[Extracted page text data]
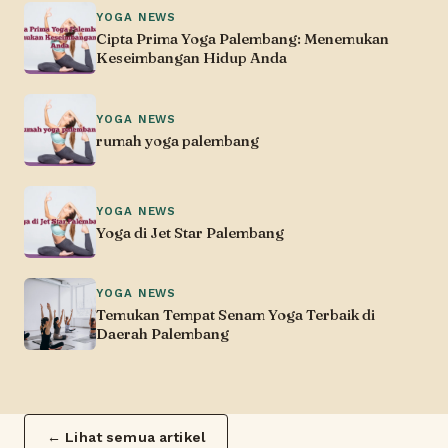
YOGA NEWS
Cipta Prima Yoga Palembang: Menemukan
Keseimbangan Hidup Anda
YOGA NEWS
rumah yoga palembang
YOGA NEWS
Yoga di Jet Star Palembang
YOGA NEWS
Temukan Tempat Senam Yoga Terbaik di
Daerah Palembang
← Lihat semua artikel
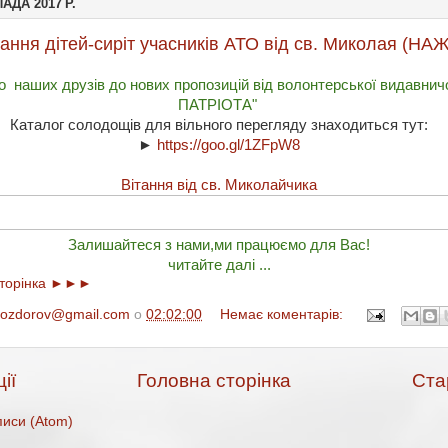
АДА 2017 Р.
ітання дітей-сиріт учасників АТО від св. Миколая (Н
наших друзів до нових пропозицій від волонтерської видавнич
ПАТРІОТА"
Каталог солодощів для вільного перегляду знаходиться тут:
►
https://goo.gl/1ZFpW8
Вітання від св. Миколайчика
Залишайтеся з нами,ми працюємо для Вас!
читайте далі ...
сторінка ►►►
.ozdorov@gmail.com
о
02:02:00
Немає коментарів:
ії
Головна сторінка
Стар
иси (Atom)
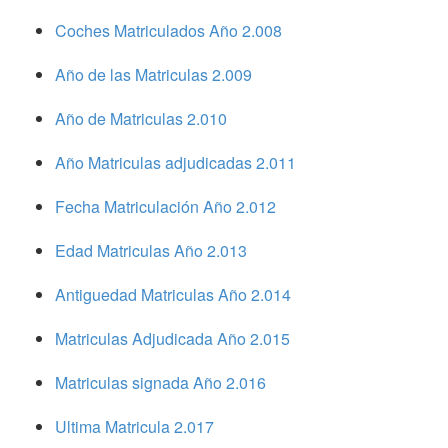
Coches Matriculados Año 2.008
Año de las Matriculas 2.009
Año de Matriculas 2.010
Año Matriculas adjudicadas 2.011
Fecha Matriculación Año 2.012
Edad Matriculas Año 2.013
Antiguedad Matriculas Año 2.014
Matriculas Adjudicada Año 2.015
Matriculas signada Año 2.016
Ultima Matricula 2.017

- _ABOUT THIS EXERCISE_
Copy the text of every entry word for word, leaving out the pictures.

- _RESPONSE TO THE TASK_
YOGA NEWS
Cipta Prima Yoga Palembang: Menemukan
Keseimbangan Hidup Anda
YOGA NEWS
rumah yoga palembang
YOGA NEWS
Yoga di Jet Star Palembang
YOGA NEWS
Temukan Tempat Senam Yoga Terbaik di
Daerah Palembang
← Lihat semua artikel
АДА 2017 Р.
ітання дітей-сиріт учасників АТО від св. Миколая (Н
наших друзів до нових пропозицій від волонтерської видавнич
ПАТРІОТА"
Каталог солодощів для вільного перегляду знаходиться тут:
►
https://goo.gl/1ZFpW8
Вітання від св. Миколайчика
Залишайтеся з нами,ми працюємо для Вас!
читайте далі ...
сторінка ►►►
.ozdorov@gmail.com
о
02:02:00
Немає коментарів:
ії
Головна сторінка
Стар
иси (Atom)
Coches Matriculados Año 2.008
Año de las Matriculas 2.009
Año de Matriculas 2.010
Año Matriculas adjudicadas 2.011
Fecha Matriculación Año 2.012
Edad Matriculas Año 2.013
Antiguedad Matriculas Año 2.014
Matriculas Adjudicada Año 2.015
Matriculas signada Año 2.016
Ultima Matricula 2.017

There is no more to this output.